What's the asymptotic running time of the fastest algorithm for adding two $n$-digit decimal numbers on a Turing machine? To specify, the input is of the form $a_1+a_2$ where $a_1$ and $a_2$ are written out in the usual decimal expansion, and the output on the tape is just the result, $a_1+a_2$ (there is no need to keep the inputs). The best I can do so far is $O(n^2)$ time using this program I made: http://morphett.info/turing/turing.html?185f35a035e386d2a927c15b869b422a
The way this algorithm works is by finding the rightmost "non-added" digit of the number to the right of the addition sign (henceforth No. 2), marks this with an "o", and moving left until it finds a "non-added" digit of the number to the left of the addition sign (henceforth No. 1) and marking the result with a letter so that the machine will know how many decimal places to go to the left when adding next time. If there are any carries, these places are marked with numbers rather than letters because they haven't been 'reached' yet other than by the carry. The machine ends when all the digits on the right-hand number have been turned into "o"s and the machine encounters the plus sign instead of a number. Then, it cleans up all the "o"s and transforms all the letters into numbers and deletes any 0's at the beginning of the number.
I won't provide a rigorous proof, but this algorithm can be seen to be $O((n_2)^2)$ time complexity intuitively by the fact that for each digit in No. 2, the turing machine has to move about $n_2$ (which I use to denote the length of $a_2$) steps to the left, and since there are $n_2$ digits in No. 2, this algorithm takes about $n_2\times n_2=(n_2)^2$ steps. (Thus it runs in $O(n^2)$ time, assuming both numbers are of the same length, $n_1=n_2=n$). This improves on the naïve exponential time implementation of just subtracting one from No. 2 and adding one to No. 1 until No. 2 is exhausted, but is there any faster algorithm?

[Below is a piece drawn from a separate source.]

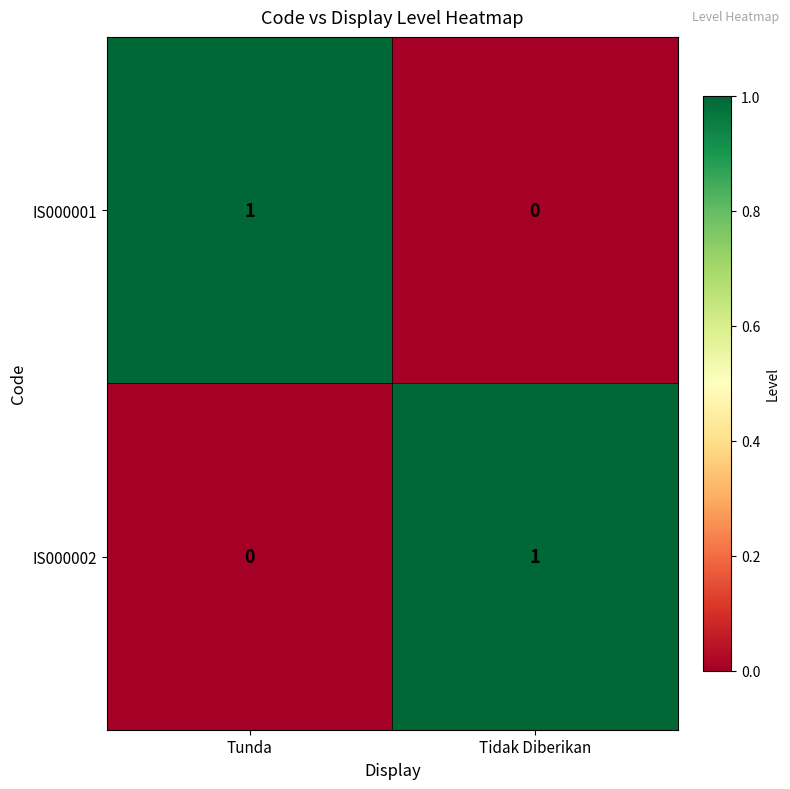

What is the greatest value displayed?

1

EDIT: Just to clarify I want the fastest algorithm for adding two decimal numbers of equal length, $n$. I use $n_1$ and $n_2$ as the lengths of $a_1$ and $a_2$ respectively only to emphasize that the algorithm is technically only quadratic in $n_2$, which is where it gets the $O(n^2)$ runtime from. I tried calculating the exact number of steps the algorithm takes, which is $n_1+2(n_2)^2+5n_2+max(n_1,n_2)+5+2c+d$, where c is the number of carries (bounded by $n_1$) and d is the number of digits in the result. Thus, a more precise runtime would be $O((n_2)^2+n_1)$, but left this out for conciseness and because in the end I only cared about the case $n_1=n_2=n$.